Tardó exactamente cinco meses en encontrar el equipo. Ese que lo representó en ambos desquites ante los paulistas y fue de memoria (a excepción de la suspensión de Marcos Rojo) a disputar la gran final ante Fluminense. “Yo tengo una idea, pero también tengo un equipo y jugadores de diferentes características. Yo me tengo que adaptar a eso, tengo que aprovechar las cualidades que tenemos”, aclaraba en su primer día. Así fue: el 4-3-3 predilecto para él, fue mutando al 4-1-4-1 para jugar con doble lateral por la derecha y, luego, por la izquierda, pero terminó con un 4-4-2 con el que encontró la manera de abastecer mejor a Edinson Cavani y aprovechar su química con Miguel Merentiel, además de integrar a los jóvenes (Cristian Medina, Valentín Barco y Ezequiel Fernández) que valoró.
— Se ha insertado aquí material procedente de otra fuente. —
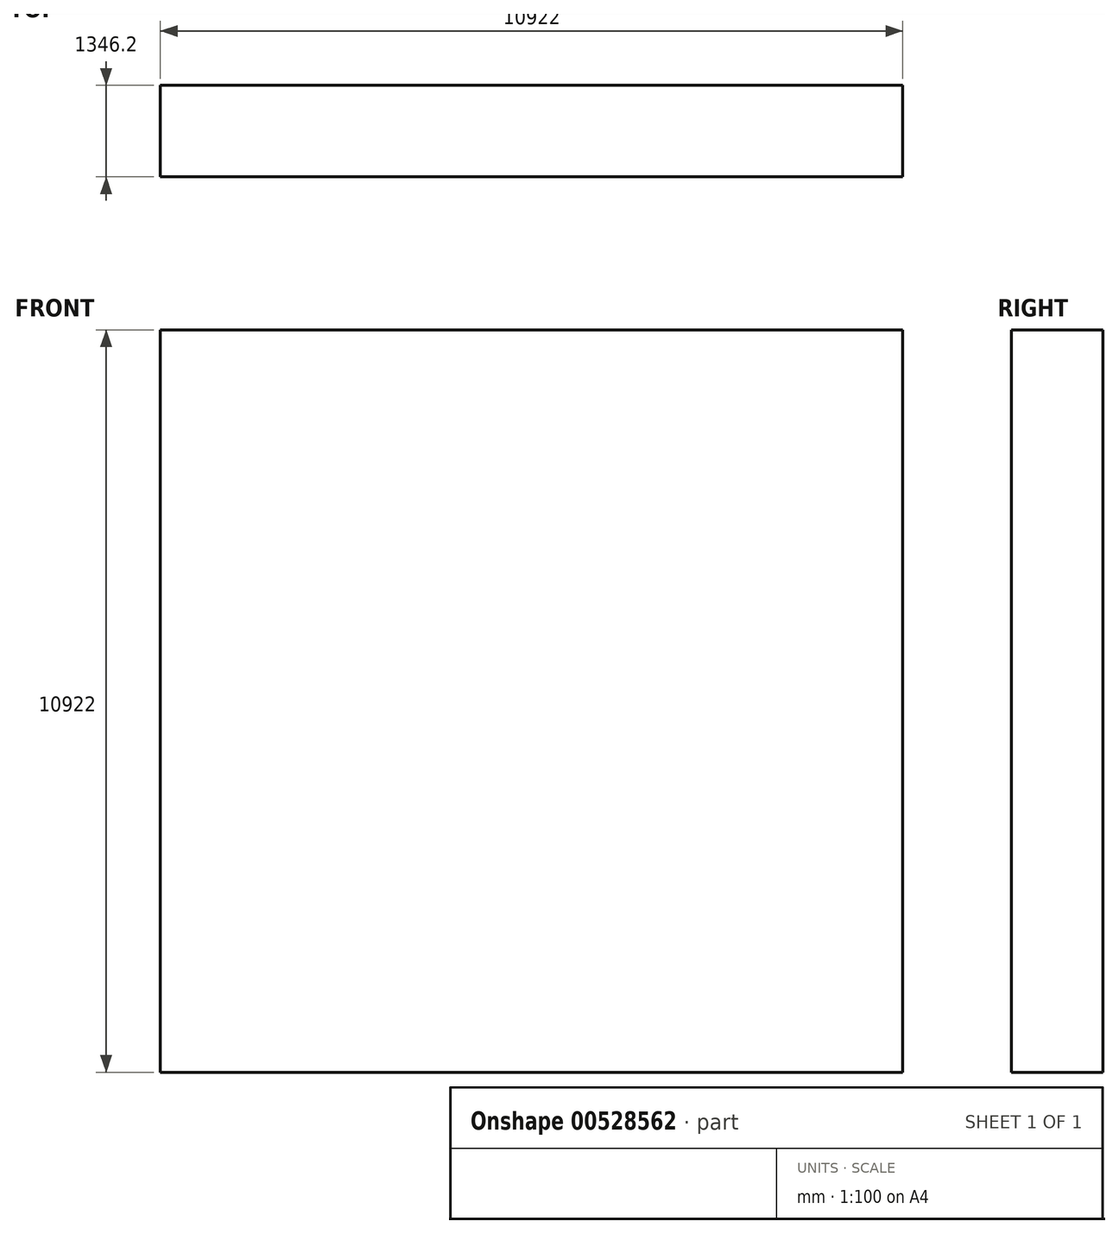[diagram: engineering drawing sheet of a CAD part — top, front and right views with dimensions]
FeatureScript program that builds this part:
annotation { "Feature Type Name" : "Feature", "Feature Type Description" : "" }
export const myFeature = defineFeature(function(context is Context, id is Id, definition is map)
    precondition{}
    {
        {
            var Q0;
            Q0=qCreatedBy(makeId("Front.planeOp"),FACE);
            var sketch = newSketch(context, id + "F0", { "sketchPlane" : qUnion([Q0])});
            skLineSegment(sketch, "E0.bottom", {"start": v(-5461, 5461) * mm, "end": v(5461, 5461) * mm});
            skLineSegment(sketch, "E0.top", {"start": v(-5461, -5461) * mm, "end": v(5461, -5461) * mm});
            skLineSegment(sketch, "E0.left", {"start": v(-5461, 5461) * mm, "end": v(-5461, -5461) * mm});
            skLineSegment(sketch, "E0.right", {"start": v(5461, 5461) * mm, "end": v(5461, -5461) * mm});
            skSolve(sketch);
        }
        {
            var Q0;
            Q0 = qSketchRegion(id + "F0", true);
            extrude(context, id + "F1", {"entities" : qUnion([Q0]), "depth" : 1346.2 * mm, "offsetDistance" : 25.4 * mm});
        }
    });
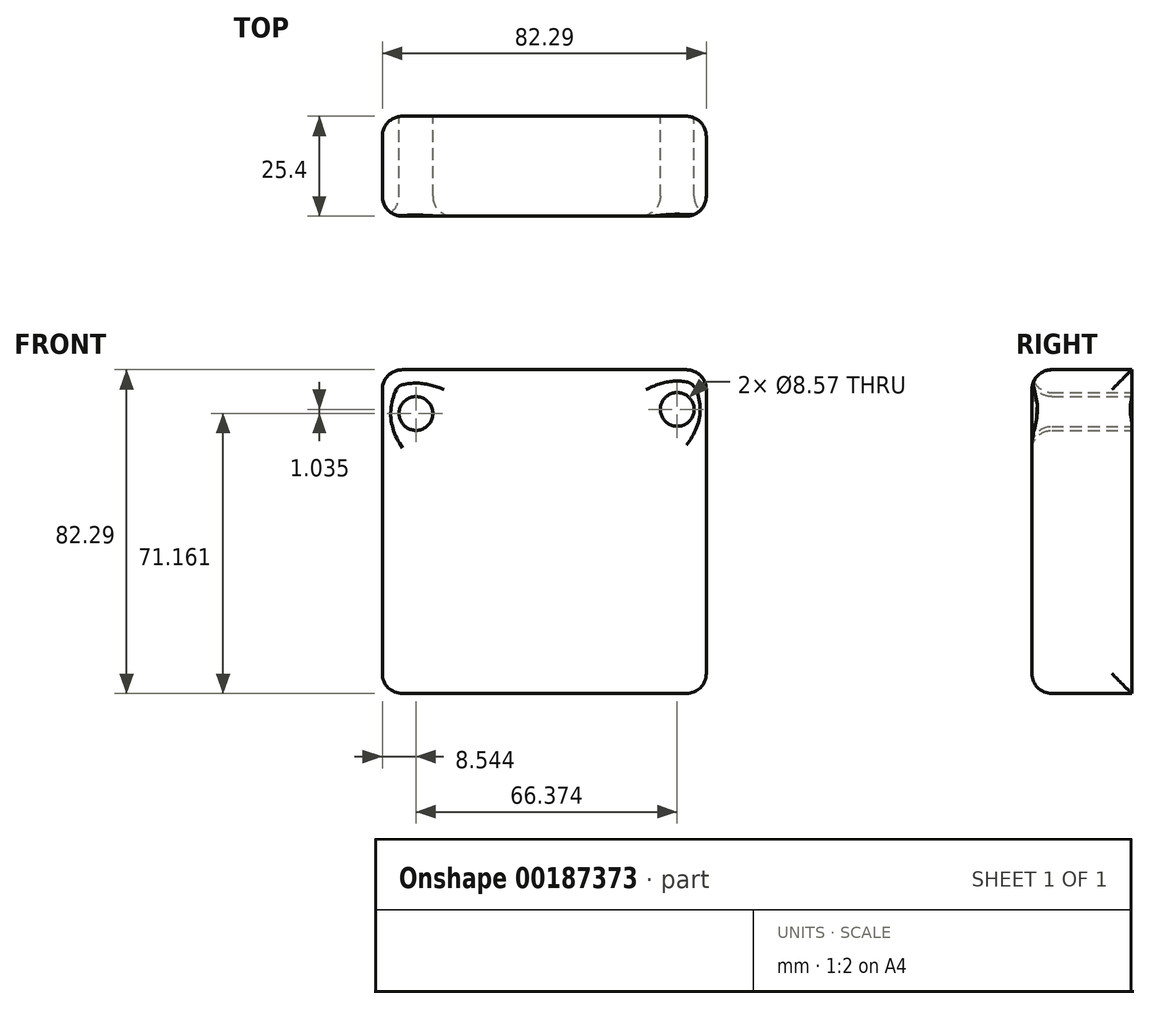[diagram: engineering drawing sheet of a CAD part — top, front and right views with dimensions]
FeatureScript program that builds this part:
annotation { "Feature Type Name" : "Feature", "Feature Type Description" : "" }
export const myFeature = defineFeature(function(context is Context, id is Id, definition is map)
    precondition{}
    {
        {
            var Q0;
            Q0=qCreatedBy(makeId("Front.planeOp"),FACE);
            var sketch = newSketch(context, id + "F0", { "sketchPlane" : qUnion([Q0])});
            skLineSegment(sketch, "E0.bottom", {"start": v(-38.8, 39.2) * mm, "end": v(43.5, 39.2) * mm});
            skLineSegment(sketch, "E0.top", {"start": v(-38.8, -43.1) * mm, "end": v(43.5, -43.1) * mm});
            skLineSegment(sketch, "E0.left", {"start": v(-38.8, 39.2) * mm, "end": v(-38.8, -43.1) * mm});
            skLineSegment(sketch, "E0.right", {"start": v(43.5, 39.2) * mm, "end": v(43.5, -43.1) * mm});
            skCircle(sketch, "E1", {"center": v(-30.26, 28.07) * mm, "radius": 4.29 * mm});
            skCircle(sketch, "E2", {"center": v(-30.26, 28.07) * mm, "radius": 2.74 * mm});
            skCircle(sketch, "E3", {"center": v(36.12, 29.1) * mm, "radius": 4.29 * mm});
            skCircle(sketch, "E4", {"center": v(36.12, 29.1) * mm, "radius": 2.74 * mm});
            skSolve(sketch);
        }
        {
            var Q0;
            Q0 = qSketchRegion(id + "F0", true);
            extrude(context, id + "F1", {"entities" : qUnion([Q0]), "depth" : 25.4 * mm});
        }
        {
            var Q0;
            Q0=makeQuery(id+"F1.opExtrude","SWEPT_FACE",FACE,{"disambiguationData":[OSD([sQuery(id+"F0.wireOp",EDGE,"E0.right")])]});
            var Q1;
            Q1=makeQuery(id+"F1.opExtrude","CAP_EDGE",EDGE,{"disambiguationData":[OSD([sQuery(id+"F0.wireOp",EDGE,"E0.bottom")])],"isStart":false});
            var Q2;
            Q2=makeQuery(id+"F1.opExtrude","SWEPT_FACE",FACE,{"disambiguationData":[OSD([sQuery(id+"F0.wireOp",EDGE,"E0.left")])]});
            var Q3;
            Q3=makeQuery(id+"F1.opExtrude","CAP_FACE",FACE,{"disambiguationData":[OSD([sQuery(id+"F0.wireOp",EDGE,"E0.bottom"),sQuery(id+"F0.wireOp",EDGE,"E0.top"),sQuery(id+"F0.wireOp",EDGE,"E0.left"),sQuery(id+"F0.wireOp",EDGE,"E0.right"),sQuery(id+"F0.wireOp",EDGE,"E1"),sQuery(id+"F0.wireOp",EDGE,"E3")])],"isStart":false});
            fillet(context, id + "F2", {"entities" : qUnion([Q0, Q1, Q2, Q3]), "radius" : 5.08 * mm, "tangentPropagation" : true, "allowEdgeOverflow" : false});
        }
        {
            var Q0;
            Q0=makeQuery(id+"F1.opExtrude","CAP_FACE",FACE,{"disambiguationData":[OSD([sQuery(id+"F0.wireOp",EDGE,"E0.bottom"),sQuery(id+"F0.wireOp",EDGE,"E0.top"),sQuery(id+"F0.wireOp",EDGE,"E0.left"),sQuery(id+"F0.wireOp",EDGE,"E0.right"),sQuery(id+"F0.wireOp",EDGE,"E1"),sQuery(id+"F0.wireOp",EDGE,"E3")])],"isStart":false});
            var sketch = newSketch(context, id + "F3", { "sketchPlane" : qUnion([Q0])});
            skLineSegment(sketch, "E5.bottom", {"start": v(28.83, -16.13) * mm, "end": v(-28.83, -16.13) * mm});
            skLineSegment(sketch, "E5.top", {"start": v(28.83, 16.13) * mm, "end": v(-28.83, 16.13) * mm});
            skLineSegment(sketch, "E5.left", {"start": v(28.83, -16.13) * mm, "end": v(28.83, 16.13) * mm});
            skLineSegment(sketch, "E5.right", {"start": v(-28.83, -16.13) * mm, "end": v(-28.83, 16.13) * mm});
            skPoint(sketch, "E5.middle", {"position": v(0, 0) * mm});
            skSolve(sketch);
        }
        {
            var Q0;
            Q0=sQuery(id+"F3.wireOp",EDGE,"E5.top");
            var Q1;
            Q1=sQuery(id+"F3.wireOp",EDGE,"E5.right");
            var Q2;
            Q2=sQuery(id+"F3.wireOp",EDGE,"E5.bottom");
            var Q3;
            Q3=sQuery(id+"F3.wireOp",EDGE,"E5.left");
            extrude(context, id + "F4", {"bodyType" : ToolBodyType.SURFACE, "surfaceEntities" : qUnion([Q0, Q1, Q2, Q3]), "depth" : 25.4 * mm});
        }
        {
            var Q0;
            Q0=makeQuery(id+"F4.opExtrude","SWEPT_FACE",FACE,{"disambiguationData":[OSD([sQuery(id+"F3.wireOp",EDGE,"E5.right")])]});
            var Q1;
            Q1=makeQuery(id+"F4.opExtrude","SWEPT_FACE",FACE,{"disambiguationData":[OSD([sQuery(id+"F3.wireOp",EDGE,"E5.bottom")])]});
            var Q2;
            Q2=makeQuery(id+"F4.opExtrude","SWEPT_FACE",FACE,{"disambiguationData":[OSD([sQuery(id+"F3.wireOp",EDGE,"E5.left")])]});
            fillet(context, id + "F5", {"entities" : qUnion([Q0, Q1, Q2]), "radius" : 5.08 * mm, "tangentPropagation" : true, "allowEdgeOverflow" : false});
        }
    });
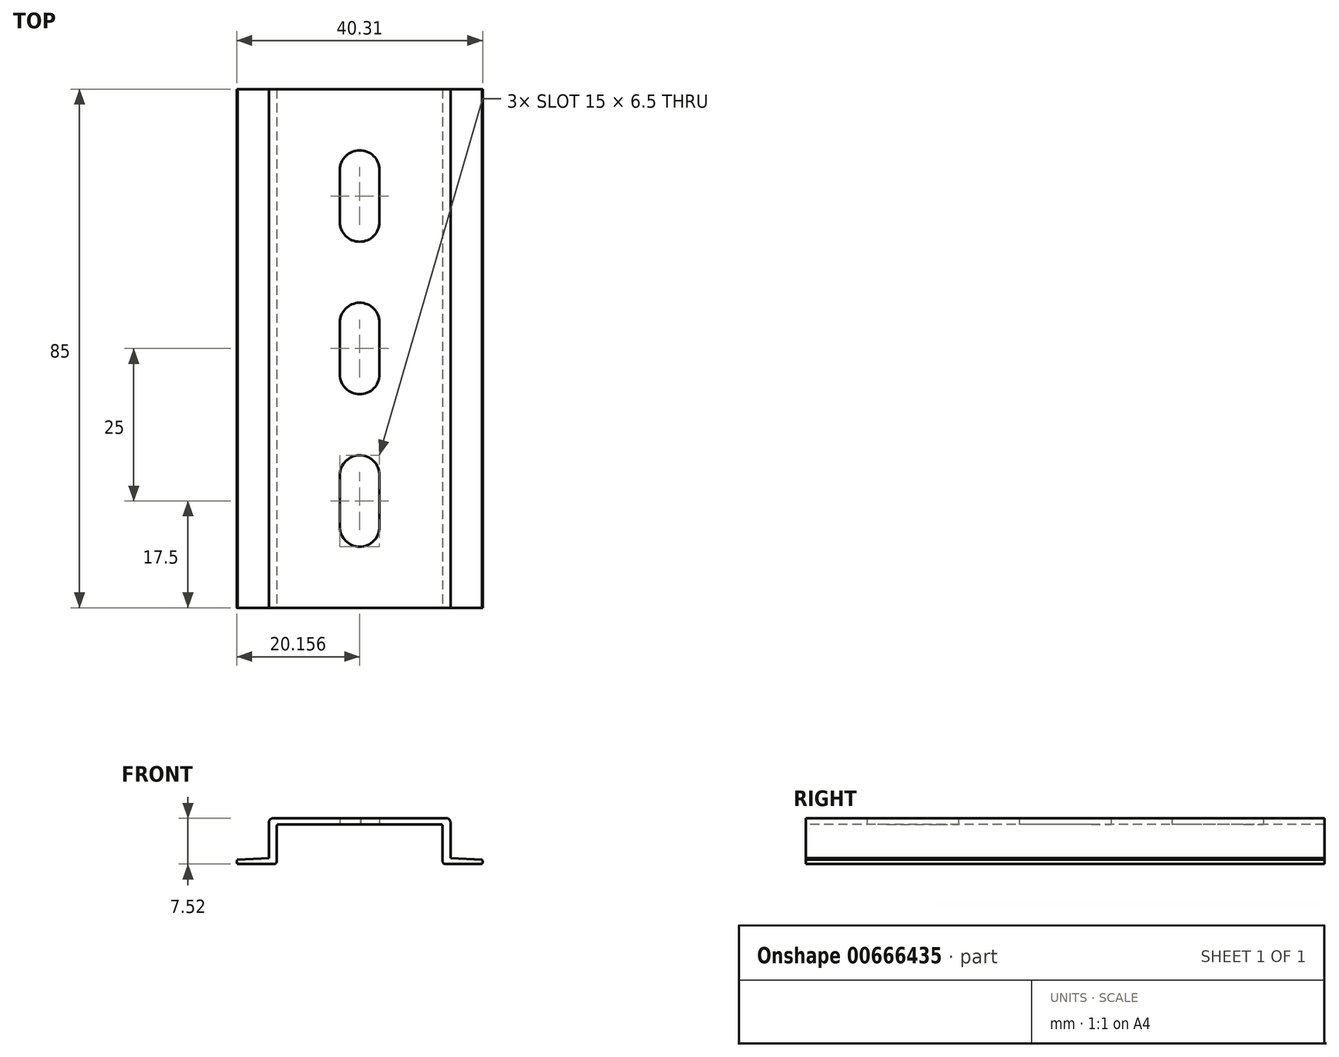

También debió adaptarse a la ida de Alan Varela a Portugal, a lidiar con la permanente ausencia de Luca Langoni (cinco desgarros desde abril a octubre), a lamentar la rotura de ligamento y menisco de Exequiel Zeballos que lo dejó fuera del Maracaná e ir a Río de Janeiro sin Rojo le generó dolores de cabeza. No fue fácil tampoco llegar hasta donde llegó.
Almirón quería revancha. Había perdido en 2017 la final de la Copa Libertadores con Lanús ante Gremio. Ahora le tocaba con Boca ante otro brasileño: Fluminense.